### Aim
Rewrite everything from the start of the data down to the line containing "picture [1251, 1098, 1585, 1178]", with "Page size" changed to "Canvas size" and nothing else altered. Leave the pictures out of your answer.

━━━━━ Provided records ━━━━━

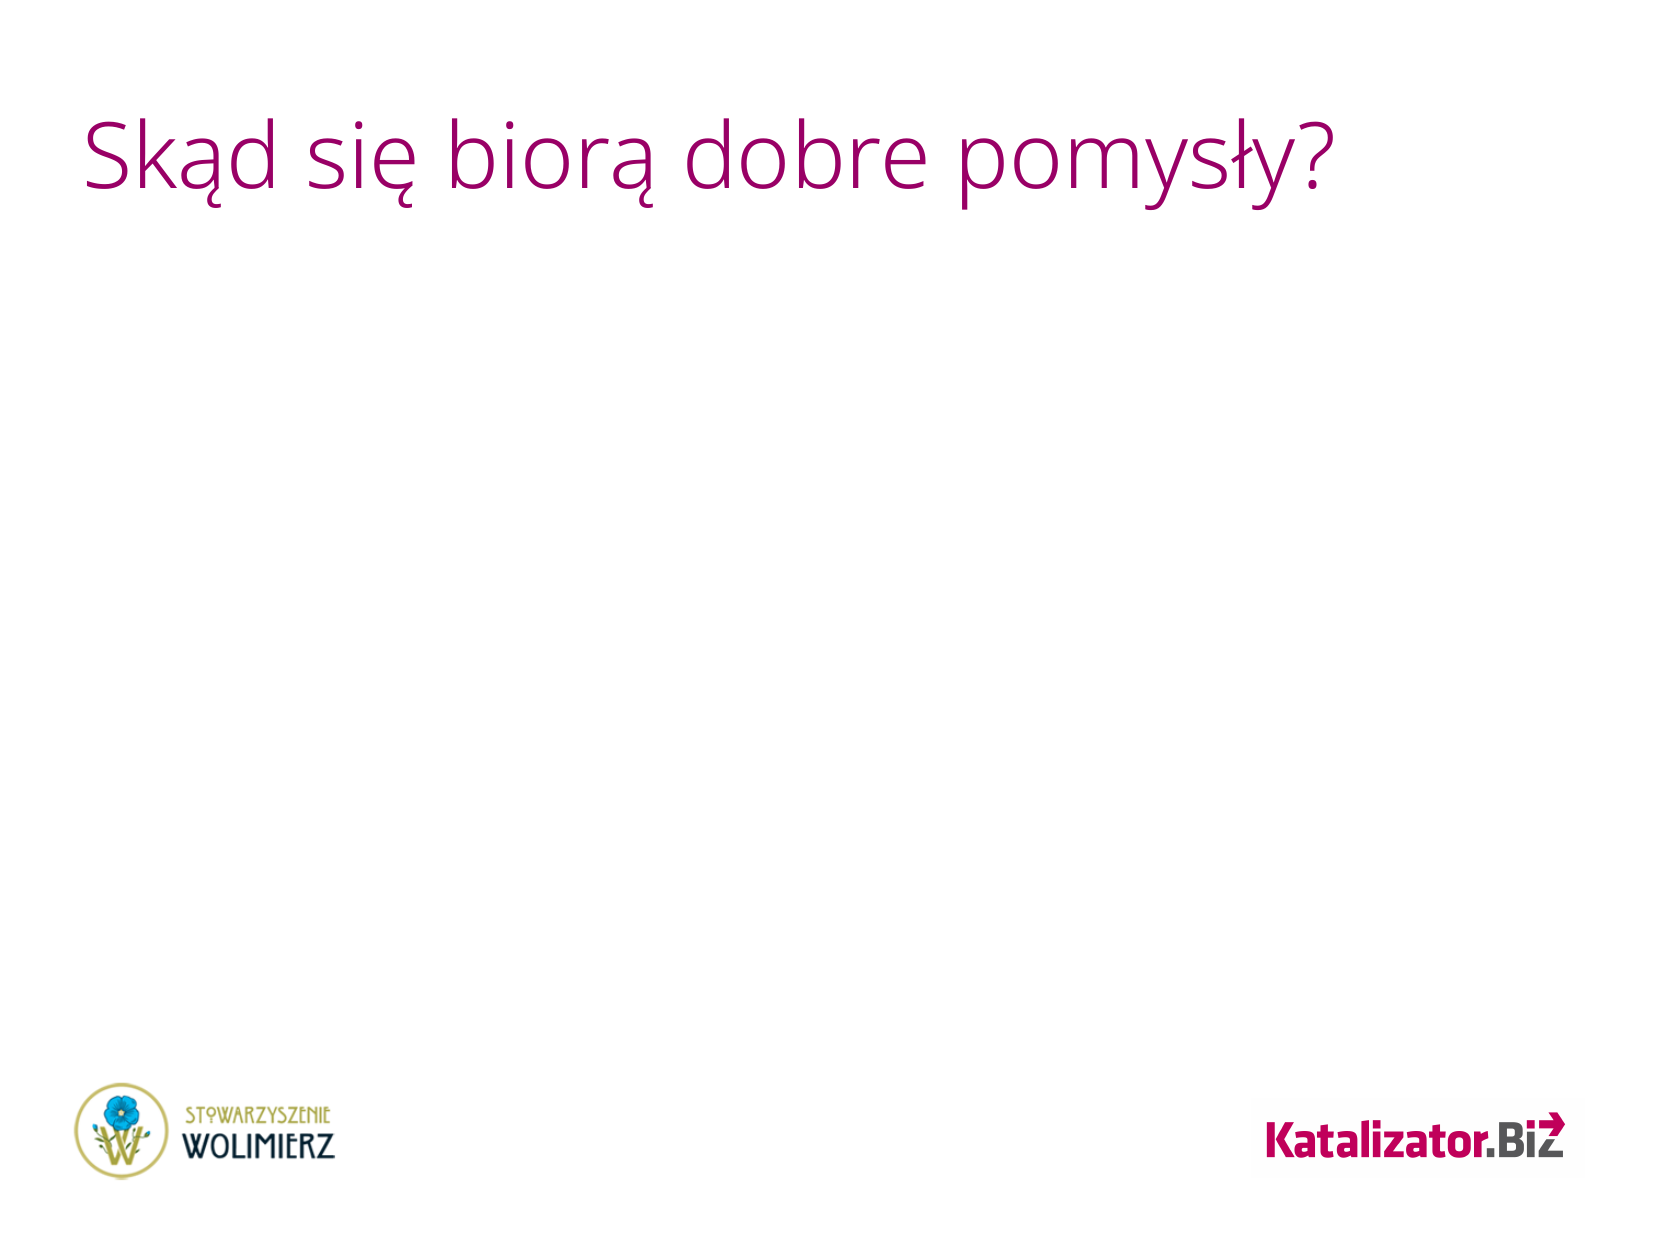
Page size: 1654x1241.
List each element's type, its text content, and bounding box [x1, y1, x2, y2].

picture [68, 1066, 343, 1198]
title Skąd się biorą dobre pomysły? [82, 49, 1571, 257]
picture [1251, 1098, 1585, 1178]
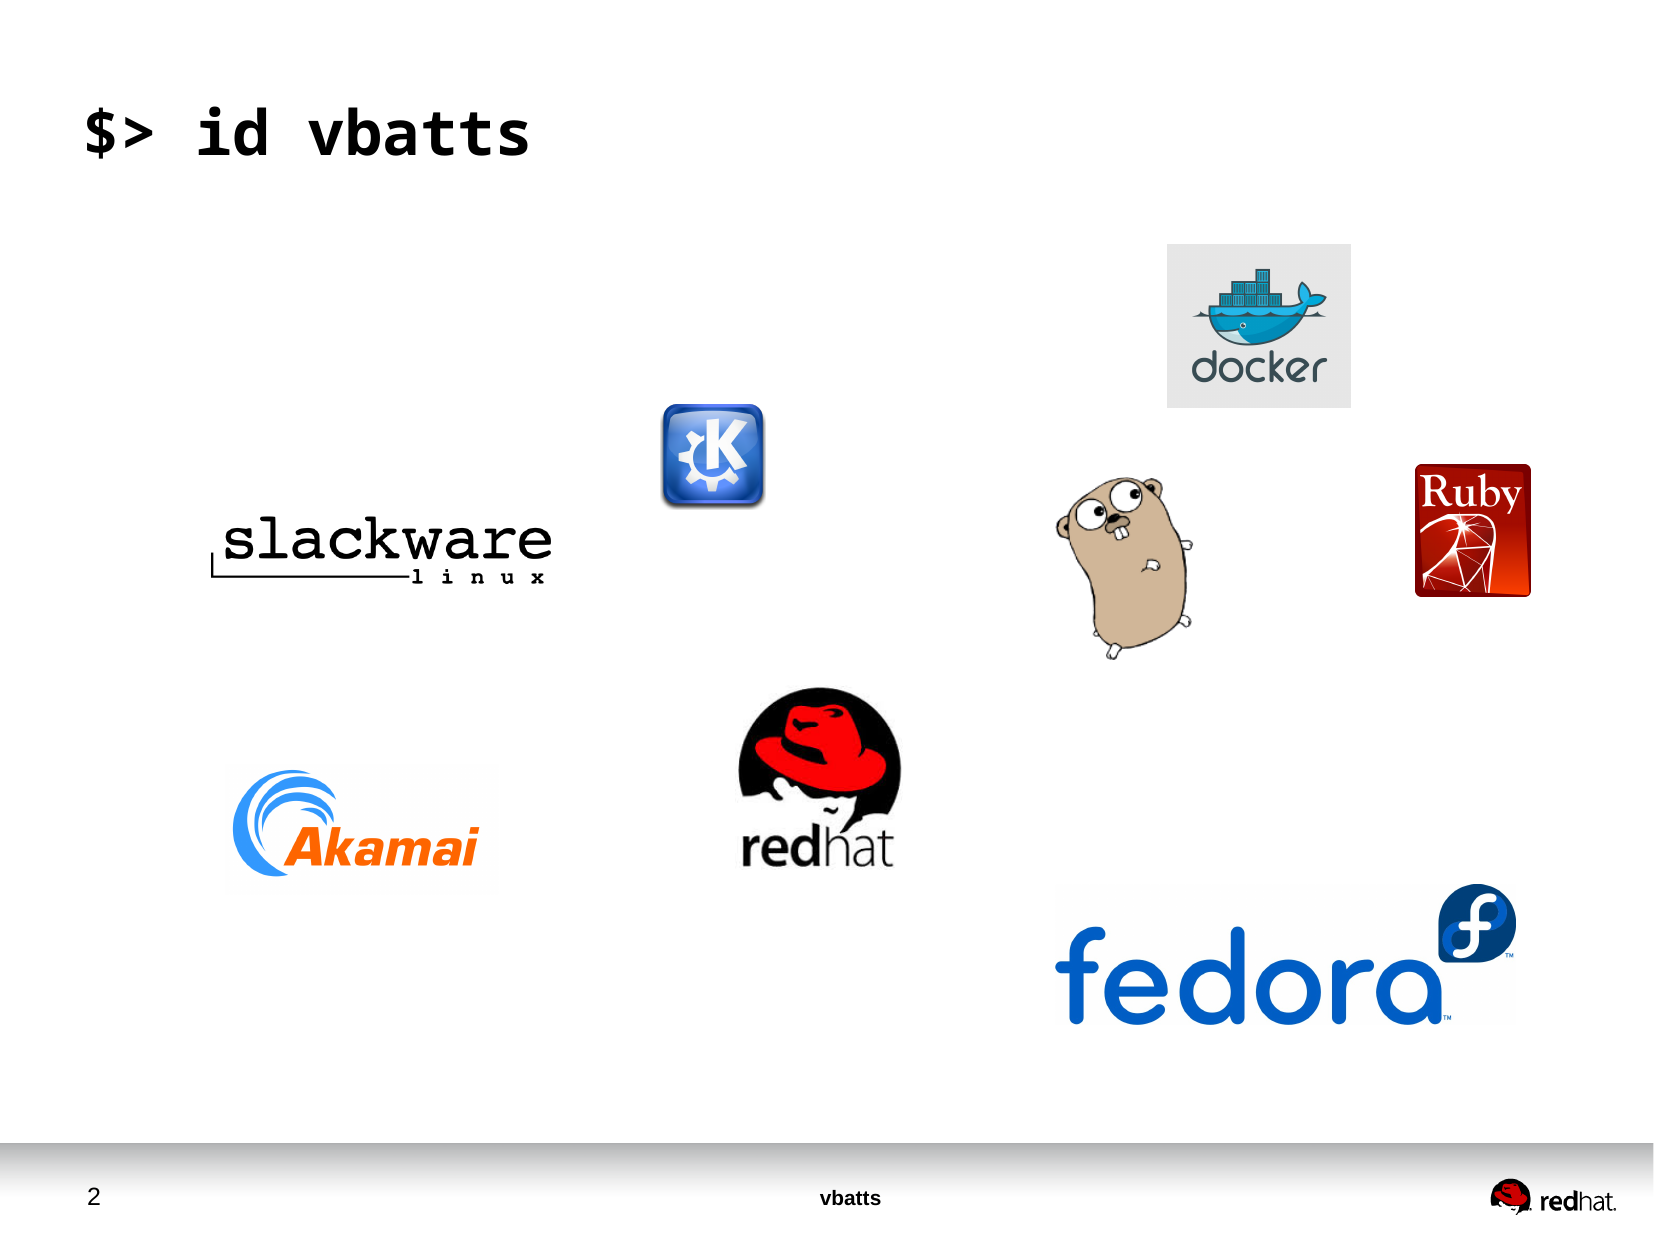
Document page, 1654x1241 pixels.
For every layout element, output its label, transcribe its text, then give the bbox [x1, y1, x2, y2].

picture [1035, 477, 1216, 661]
picture [0, 1143, 1654, 1241]
title $> id vbatts [82, 37, 1571, 226]
picture [660, 404, 766, 511]
picture [1167, 244, 1351, 408]
picture [1415, 464, 1531, 597]
picture [195, 504, 577, 601]
picture [225, 764, 499, 895]
picture [735, 685, 903, 871]
picture [1055, 884, 1516, 1025]
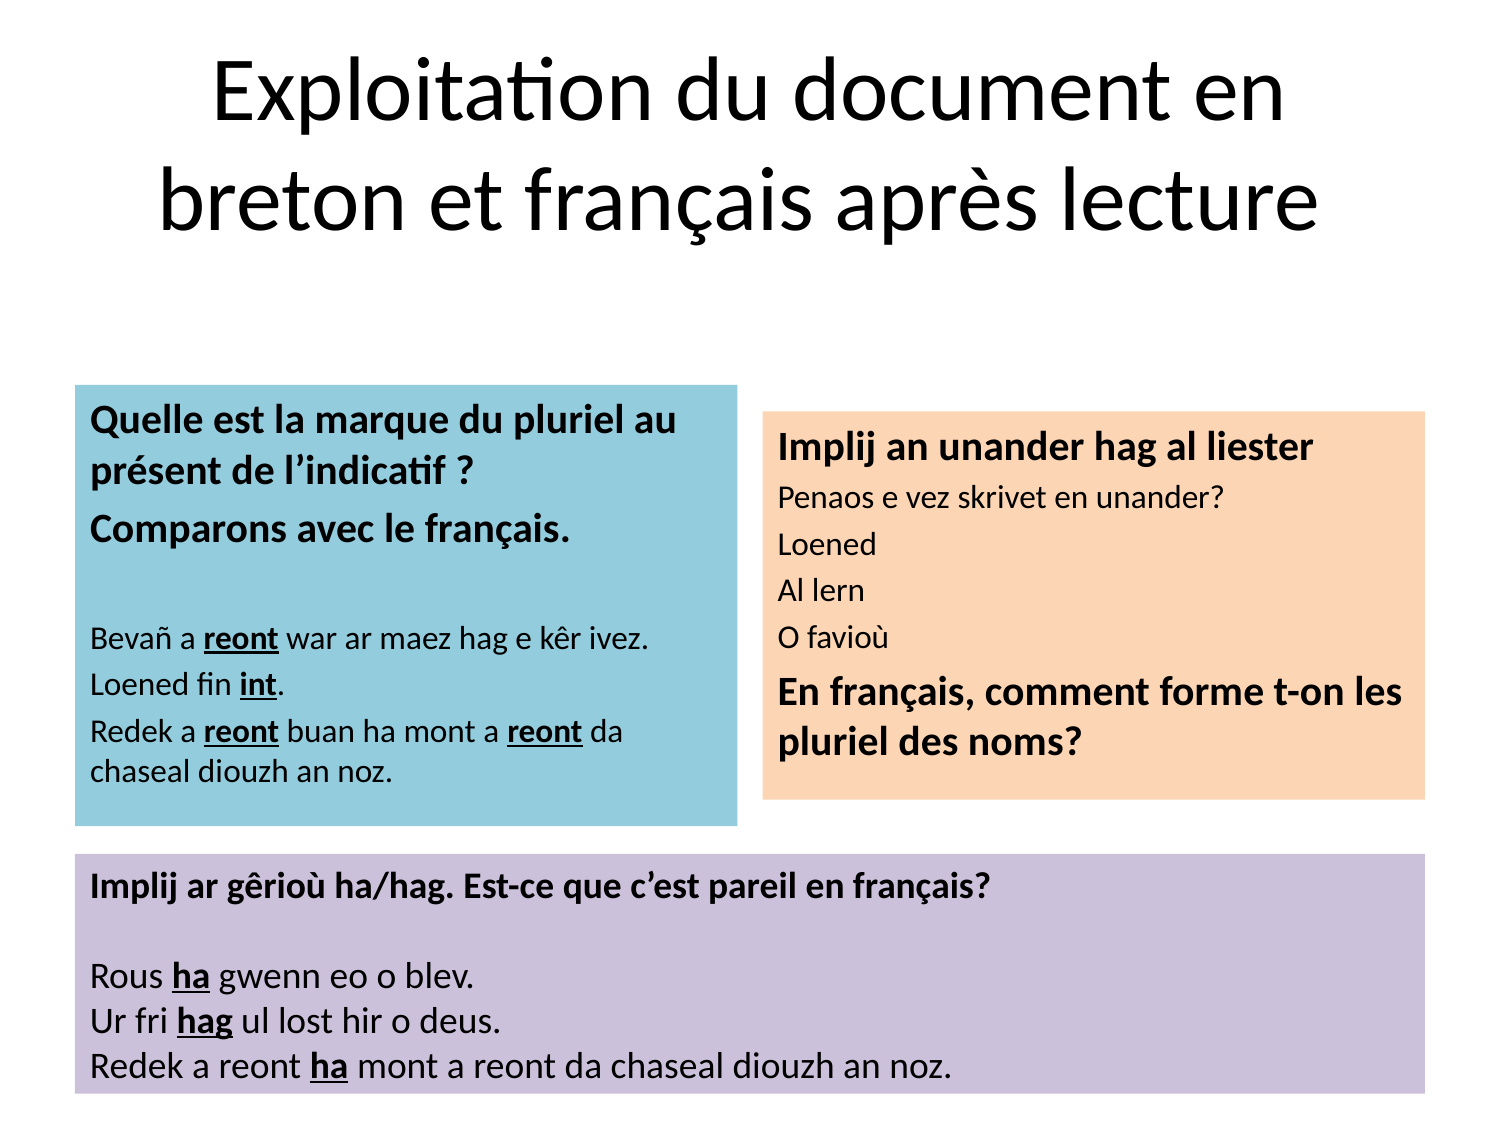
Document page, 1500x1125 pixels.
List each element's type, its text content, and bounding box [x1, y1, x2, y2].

title Exploitation du document en breton et français après lecture [75, 45, 1425, 233]
text_box Implij ar gêrioù ha/hag. Est-ce que c’est pareil en français? Rous ha gwenn eo o blev. Ur fri hag ul lost hir o deus. Redek a reont ha mont a reont da chaseal diouzh an noz. [74, 853, 1425, 1094]
list Quelle est la marque du pluriel au présent de l’indicatif ? Comparons avec le français. Bevañ a reont war ar maez hag e kêr ivez. Loened fin int. Redek a reont buan ha mont a reont da chaseal diouzh an noz. [75, 384, 738, 827]
list Implij an unander hag al liester Penaos e vez skrivet en unander? Loened Al lern O favioù En français, comment forme t-on les pluriel des noms? [762, 411, 1425, 800]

━━━━━

### Response below
Canvas size: 1654x1241.
List each element's type, its text content, and bounding box [x1, y1, x2, y2].

picture [68, 1066, 343, 1198]
title Skąd się biorą dobre pomysły? [82, 49, 1571, 257]
picture [1251, 1098, 1585, 1178]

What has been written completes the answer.